Im menschlichen Körper befindet sich die Waage am Nabel. Ihr höheres Gegenstück, Widder, befindet sich im Kopf. Waage steht für das Gleichgewicht zwischen der nach aussen gerichteten horizontalen Bewegung Richtung Objektivität und der nach innen gerichteten vertikalen Bewegung Richtung Subjektivität. Wenn das Gleichgewicht stabil ist, findet ein Aufstieg des Bewusstseins zu höheren Ebenen statt.
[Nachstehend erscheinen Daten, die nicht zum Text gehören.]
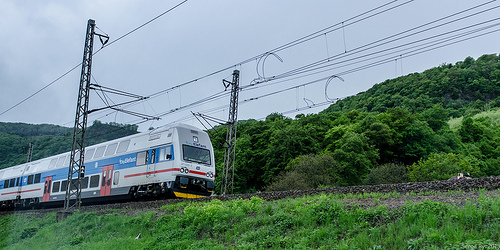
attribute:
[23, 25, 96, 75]
clouds — white, here, faint, covered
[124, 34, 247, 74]
sky — blue, here, white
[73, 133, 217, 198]
train — gray, blue, moving, red, passenger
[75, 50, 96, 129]
post — gray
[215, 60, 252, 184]
towers — metal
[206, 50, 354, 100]
wires — elevated, suspended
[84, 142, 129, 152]
windows — rectangular, different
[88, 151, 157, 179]
stripe — blue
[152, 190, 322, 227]
hill — green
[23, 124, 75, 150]
slope — covered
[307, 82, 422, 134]
vegetation — green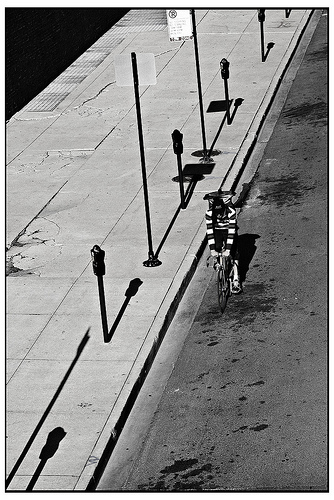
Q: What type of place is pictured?
A: It is a sidewalk.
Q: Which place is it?
A: It is a sidewalk.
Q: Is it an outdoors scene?
A: Yes, it is outdoors.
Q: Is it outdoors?
A: Yes, it is outdoors.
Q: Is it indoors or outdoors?
A: It is outdoors.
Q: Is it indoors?
A: No, it is outdoors.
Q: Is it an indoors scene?
A: No, it is outdoors.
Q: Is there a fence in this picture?
A: No, there are no fences.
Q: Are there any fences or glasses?
A: No, there are no fences or glasses.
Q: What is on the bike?
A: The shirt is on the bike.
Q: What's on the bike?
A: The shirt is on the bike.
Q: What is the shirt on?
A: The shirt is on the bike.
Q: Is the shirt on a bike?
A: Yes, the shirt is on a bike.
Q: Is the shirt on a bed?
A: No, the shirt is on a bike.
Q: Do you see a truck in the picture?
A: No, there are no trucks.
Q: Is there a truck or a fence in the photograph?
A: No, there are no trucks or fences.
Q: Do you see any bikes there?
A: Yes, there is a bike.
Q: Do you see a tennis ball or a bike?
A: Yes, there is a bike.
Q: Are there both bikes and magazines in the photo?
A: No, there is a bike but no magazines.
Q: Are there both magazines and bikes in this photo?
A: No, there is a bike but no magazines.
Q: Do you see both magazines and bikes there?
A: No, there is a bike but no magazines.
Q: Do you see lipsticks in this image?
A: No, there are no lipsticks.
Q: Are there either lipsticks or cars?
A: No, there are no lipsticks or cars.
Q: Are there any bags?
A: No, there are no bags.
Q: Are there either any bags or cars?
A: No, there are no bags or cars.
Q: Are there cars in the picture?
A: No, there are no cars.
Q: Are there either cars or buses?
A: No, there are no cars or buses.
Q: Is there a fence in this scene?
A: No, there are no fences.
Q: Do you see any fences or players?
A: No, there are no fences or players.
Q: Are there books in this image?
A: No, there are no books.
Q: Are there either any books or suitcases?
A: No, there are no books or suitcases.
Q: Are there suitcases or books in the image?
A: No, there are no books or suitcases.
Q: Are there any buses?
A: No, there are no buses.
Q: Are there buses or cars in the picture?
A: No, there are no buses or cars.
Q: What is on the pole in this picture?
A: The sign is on the pole.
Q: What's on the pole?
A: The sign is on the pole.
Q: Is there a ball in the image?
A: No, there are no balls.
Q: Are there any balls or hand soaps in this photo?
A: No, there are no balls or hand soaps.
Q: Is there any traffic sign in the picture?
A: Yes, there is a traffic sign.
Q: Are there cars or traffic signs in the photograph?
A: Yes, there is a traffic sign.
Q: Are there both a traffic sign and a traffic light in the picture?
A: No, there is a traffic sign but no traffic lights.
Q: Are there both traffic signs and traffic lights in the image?
A: No, there is a traffic sign but no traffic lights.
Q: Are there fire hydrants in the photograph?
A: No, there are no fire hydrants.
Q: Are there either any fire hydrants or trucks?
A: No, there are no fire hydrants or trucks.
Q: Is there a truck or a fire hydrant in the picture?
A: No, there are no fire hydrants or trucks.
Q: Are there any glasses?
A: No, there are no glasses.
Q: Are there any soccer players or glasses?
A: No, there are no glasses or soccer players.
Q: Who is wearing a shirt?
A: The girl is wearing a shirt.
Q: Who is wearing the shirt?
A: The girl is wearing a shirt.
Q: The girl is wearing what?
A: The girl is wearing a shirt.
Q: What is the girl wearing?
A: The girl is wearing a shirt.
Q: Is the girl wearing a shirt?
A: Yes, the girl is wearing a shirt.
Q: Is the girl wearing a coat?
A: No, the girl is wearing a shirt.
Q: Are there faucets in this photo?
A: No, there are no faucets.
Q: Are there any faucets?
A: No, there are no faucets.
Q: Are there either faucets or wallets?
A: No, there are no faucets or wallets.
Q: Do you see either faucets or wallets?
A: No, there are no faucets or wallets.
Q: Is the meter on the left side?
A: Yes, the meter is on the left of the image.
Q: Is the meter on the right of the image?
A: No, the meter is on the left of the image.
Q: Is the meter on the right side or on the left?
A: The meter is on the left of the image.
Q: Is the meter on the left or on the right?
A: The meter is on the left of the image.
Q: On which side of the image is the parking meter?
A: The parking meter is on the left of the image.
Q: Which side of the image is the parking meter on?
A: The parking meter is on the left of the image.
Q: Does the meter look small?
A: Yes, the meter is small.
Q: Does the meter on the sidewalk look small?
A: Yes, the parking meter is small.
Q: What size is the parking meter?
A: The parking meter is small.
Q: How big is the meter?
A: The meter is small.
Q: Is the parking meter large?
A: No, the parking meter is small.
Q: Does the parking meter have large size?
A: No, the parking meter is small.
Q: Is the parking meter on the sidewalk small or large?
A: The parking meter is small.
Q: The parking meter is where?
A: The parking meter is on the sidewalk.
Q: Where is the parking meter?
A: The parking meter is on the sidewalk.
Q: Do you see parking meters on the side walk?
A: Yes, there is a parking meter on the side walk.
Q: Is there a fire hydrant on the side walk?
A: No, there is a parking meter on the side walk.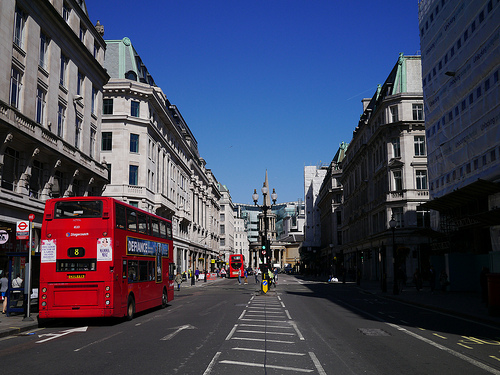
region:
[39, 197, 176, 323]
red double-decker bus close by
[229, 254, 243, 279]
red double-decker bus in the distance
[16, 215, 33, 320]
red bus stop sign on a pole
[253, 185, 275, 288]
street lamp in the middle of the road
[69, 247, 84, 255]
yellow number 8 on the back of the bus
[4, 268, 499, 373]
long road lined with buildings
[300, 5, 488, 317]
buildings on the right side of the road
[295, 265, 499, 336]
shade on the right side of the road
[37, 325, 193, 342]
arrows painted in white on the road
In der Mitte des Bildes sieht man eine menschliche Silhouette mit dem Nervensystem; es stellt die Kraftlinien dar, die den Körper durchdringen. Es gibt ein Lichtzentrum um den Nabel herum und ein höheres Lichtzentrum beim Kopf - das menschliche Gehirn, das das Kopfzentrum repräsentiert. Sie sind durch die zentrale vertikale Bewusstseinssäule verbunden. Das Waage-Prinzip am Nabel ist auch das Zentrum der horizontalen Bewegung durch den Raum, dargestellt durch sich ausdehnende Wellen, sowie Sphären aus durchsichtigen Globen, die die Schöpfungsebenen darstellen.